Why the bedstead matters. The iron object in Rabbah is the only physical artifact attributed to a named giant in the Hebrew Bible. Goliaths armor is described in 1 Samuel 17, but the armor is his equipment, not a lineage marker. Og's bedstead is something else. It is framed as a public, verifiable object with a specific location, a specific measurement standard, and a specific material composition. It turns the Rephaim tradition from mythology into claimed material culture. The verse is a rhetorical appeal to memory: is it not in Rabbah, the phrasing of a writer who expects his readers to know the object. Whether the object survived to the redactional horizon of Deuteronomy (seventh century BCE on the mainstream critical reading) or was a literary device pointing to a lost Bronze Age relic, the text makes a claim about physical evidence that the giant tradition can in principle be tied to.
Reception in Second Temple Judaism. The Enochic corpus and the Qumran Book of Giants treat the pre-flood giants as a closed chapter, with their spirits persisting as demons (1 Enoch 15:8-16:1). The post-flood reappearance of giants in the conquest narratives forced Second Temple readers to explain the survival mechanism. Four explanations circulated: a second descent of Watchers after the flood (Jubilees 5); survival of individual giants through extraordinary means (Niddah 61a, Og's ark-clinging); independent post-flood giantism through Canaanite lineages (Pseudo-Philo); or a textual strategy that treats Rephaim as a literary category (later rationalist commentary). Og is the center of this debate because Og is where the post-flood giant problem is most explicit.

Data to process:
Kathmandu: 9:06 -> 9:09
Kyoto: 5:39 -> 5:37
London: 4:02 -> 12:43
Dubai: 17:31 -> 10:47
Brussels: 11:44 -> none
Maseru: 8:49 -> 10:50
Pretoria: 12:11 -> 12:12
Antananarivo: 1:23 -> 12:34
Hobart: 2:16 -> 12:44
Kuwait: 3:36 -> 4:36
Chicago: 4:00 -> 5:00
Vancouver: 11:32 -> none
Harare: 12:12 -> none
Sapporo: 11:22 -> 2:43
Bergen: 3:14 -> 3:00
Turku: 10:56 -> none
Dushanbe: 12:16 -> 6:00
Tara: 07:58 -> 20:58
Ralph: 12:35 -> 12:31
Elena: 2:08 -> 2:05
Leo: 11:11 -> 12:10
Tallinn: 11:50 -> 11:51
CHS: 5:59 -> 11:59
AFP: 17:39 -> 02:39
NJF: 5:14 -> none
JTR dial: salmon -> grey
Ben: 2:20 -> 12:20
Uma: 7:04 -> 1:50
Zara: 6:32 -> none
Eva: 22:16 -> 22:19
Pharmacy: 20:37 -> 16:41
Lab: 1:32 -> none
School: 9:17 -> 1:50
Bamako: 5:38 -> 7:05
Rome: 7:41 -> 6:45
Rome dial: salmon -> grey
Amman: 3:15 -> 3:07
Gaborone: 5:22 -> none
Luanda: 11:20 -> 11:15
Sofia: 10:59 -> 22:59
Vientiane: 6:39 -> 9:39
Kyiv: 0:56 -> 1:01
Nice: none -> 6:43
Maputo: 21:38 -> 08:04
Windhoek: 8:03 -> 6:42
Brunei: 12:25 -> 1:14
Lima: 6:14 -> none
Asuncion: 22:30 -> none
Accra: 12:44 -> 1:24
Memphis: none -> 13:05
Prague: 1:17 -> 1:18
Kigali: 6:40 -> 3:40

Problem set:
• a. According to the passage on Og's bedstead, why did Second Temple readers need to explain how giants survived? Answer in one to three sentences.
• b. Put the lines of the listing into a JSON list of strings, one string per line and with blank lines left out. Begin at the first line of the listing and stop after the line that contains "Sofia: 10:59 -> 22:59".
The listing has no connection to the passage on Og's bedstead.

Per-task outputs:
• a. The Enochic corpus and the Qumran Book of Giants treated the pre-flood giants as a closed chapter. Giants reappear after the flood in the conquest narratives, which forced readers to explain how they survived.

• b.
[
  "Kathmandu: 9:06 -> 9:09",
  "Kyoto: 5:39 -> 5:37",
  "London: 4:02 -> 12:43",
  "Dubai: 17:31 -> 10:47",
  "Brussels: 11:44 -> none",
  "Maseru: 8:49 -> 10:50",
  "Pretoria: 12:11 -> 12:12",
  "Antananarivo: 1:23 -> 12:34",
  "Hobart: 2:16 -> 12:44",
  "Kuwait: 3:36 -> 4:36",
  "Chicago: 4:00 -> 5:00",
  "Vancouver: 11:32 -> none",
  "Harare: 12:12 -> none",
  "Sapporo: 11:22 -> 2:43",
  "Bergen: 3:14 -> 3:00",
  "Turku: 10:56 -> none",
  "Dushanbe: 12:16 -> 6:00",
  "Tara: 07:58 -> 20:58",
  "Ralph: 12:35 -> 12:31",
  "Elena: 2:08 -> 2:05",
  "Leo: 11:11 -> 12:10",
  "Tallinn: 11:50 -> 11:51",
  "CHS: 5:59 -> 11:59",
  "AFP: 17:39 -> 02:39",
  "NJF: 5:14 -> none",
  "JTR dial: salmon -> grey",
  "Ben: 2:20 -> 12:20",
  "Uma: 7:04 -> 1:50",
  "Zara: 6:32 -> none",
  "Eva: 22:16 -> 22:19",
  "Pharmacy: 20:37 -> 16:41",
  "Lab: 1:32 -> none",
  "School: 9:17 -> 1:50",
  "Bamako: 5:38 -> 7:05",
  "Rome: 7:41 -> 6:45",
  "Rome dial: salmon -> grey",
  "Amman: 3:15 -> 3:07",
  "Gaborone: 5:22 -> none",
  "Luanda: 11:20 -> 11:15",
  "Sofia: 10:59 -> 22:59"
]